Note the urls that end in cdv=73. These are generated by DNN. Some of them come from the basic process of creating a DNN page. Some come from skin objects such as DnnCssInclude and DnnJsInclude. The parameter on the url is never used by the Web server. It is purely there to bypass any locally cached browser content with a different parameter value. Such a parameter is often known as a 'Cache Buster'. The cdv parameters are supplied by DNN. They are controlled from Host Settings on the Advanced Settings Tab
Note that the 73 reported there is the same as the cdv=73 parameter. DNN defines a few circumstances that automatically increment the number. If the automated features don't meet our needs there is a button to increment it manually. After that increment no client browser will have a copy of the new url and browsers will have to request a full fresh copy. This technique allows site management to get the benefits of caching; ensure that clients see up to date information; and have a largely fully automated solution.
From this we can infer that it should be safe to cache any resource that carries a cdv=* parameter. We can also infer that it's highly risky to cache a resource that does not carry a cache busting parameter.
How to supply cache header information for a file
The easiest way is with a small web.config file in the folder. The location may specify a file – the cache headers are applied to that file only. The location may specify ‘.’ – the cache headers are applied to any file in that folder. Such a web.config file looks like this...
PowerShell makes it easy
I wrote a PowerShell script to make it easy to generate and add the relevant web.config files. You will need direct access to a command shell on the web server to use it. Download it from GitHub (https://github.com/RichardHowells/Dnn.Caching) to a folder on the server. Open a command prompt and navigate to the folder containing the script. Type the command
powershell –f SetupCachingForDNNSite –webSiteRootFolder "Full path to the root folder of your web site"
At the time of writing this will add web.config files to cache:
- default.css
- all files in Resources\Libraries
- all files in js
- all files in Resources\Shared\Scripts
- all files in Resources\Shared\Components
It will then iterate over every Portal folder in the Portals folder (it skips the *-System folders)

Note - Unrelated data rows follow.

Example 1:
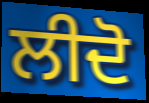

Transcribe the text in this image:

ਲੀਦੋ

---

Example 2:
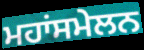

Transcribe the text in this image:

ਮਹਾਂਸਮੇਲਨ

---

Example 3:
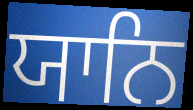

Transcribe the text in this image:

ਯਾਨਿ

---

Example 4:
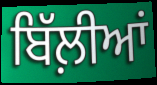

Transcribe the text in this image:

ਬਿੱਲ਼ੀਆਂ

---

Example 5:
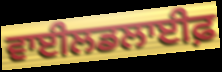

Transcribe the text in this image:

ਵਾਈਲਡਲਾਈਫ਼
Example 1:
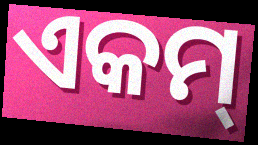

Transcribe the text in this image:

ଏକମ୍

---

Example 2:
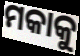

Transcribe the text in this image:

ମକାକୁ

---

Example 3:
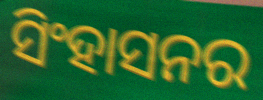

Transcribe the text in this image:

ସିଂହାସନର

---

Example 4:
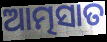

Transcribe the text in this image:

ଆତ୍ମସାତ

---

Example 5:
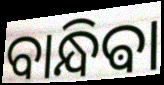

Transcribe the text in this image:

ବାନ୍ଧିଵା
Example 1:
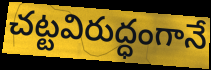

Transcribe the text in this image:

చట్టవిరుద్ధంగానే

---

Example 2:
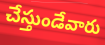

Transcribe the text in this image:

చేస్తుండేవారు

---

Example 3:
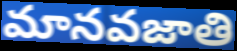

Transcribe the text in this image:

మానవజాతి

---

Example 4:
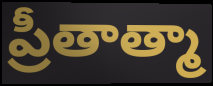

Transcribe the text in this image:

- it will add a web config file to cache portal.css
- it will create a CachedFiles folder if there is not one there already; and add a web.config to cache every file in that folder.
The intention is that you will manually move your logo image and favicon icon into that folder, changing the site settings to pick them up from that folder. They will then be automatically cached too.
Results
After clearing the browser cache every byte of data needs to be retrieved from the server. This is the worst case and is often referred to as 'cold cache'. When some, or all, of the data is already in the cache this state is referred to as 'warm cache'. The process of loading data into the cache is referred to as 'warming the cache'.
To retrieve this site's home page:
Cache State |
Requests |
Approx total bytes |
Elapsed time |
Cold |
43 |
1MB |
4 seconds |
Warm |
3 |
27KB |
Under 1 second |
Clearly the warm cache results are massively better although the cold cache is the worst possible case and real-life performance would be better.
Summary - TL;DR;
The support files used in a web site, especially javascript and css and images, change quite rarely. Long duration cache headers give a major performance benefit. DNN's standard tooling automatically provides cache busting parameters. Cache busters allow site developers freedom to change scripts, css and images. Those changes can be immediately propagated to the site users. Download a powershall script to automate setting up cache headers.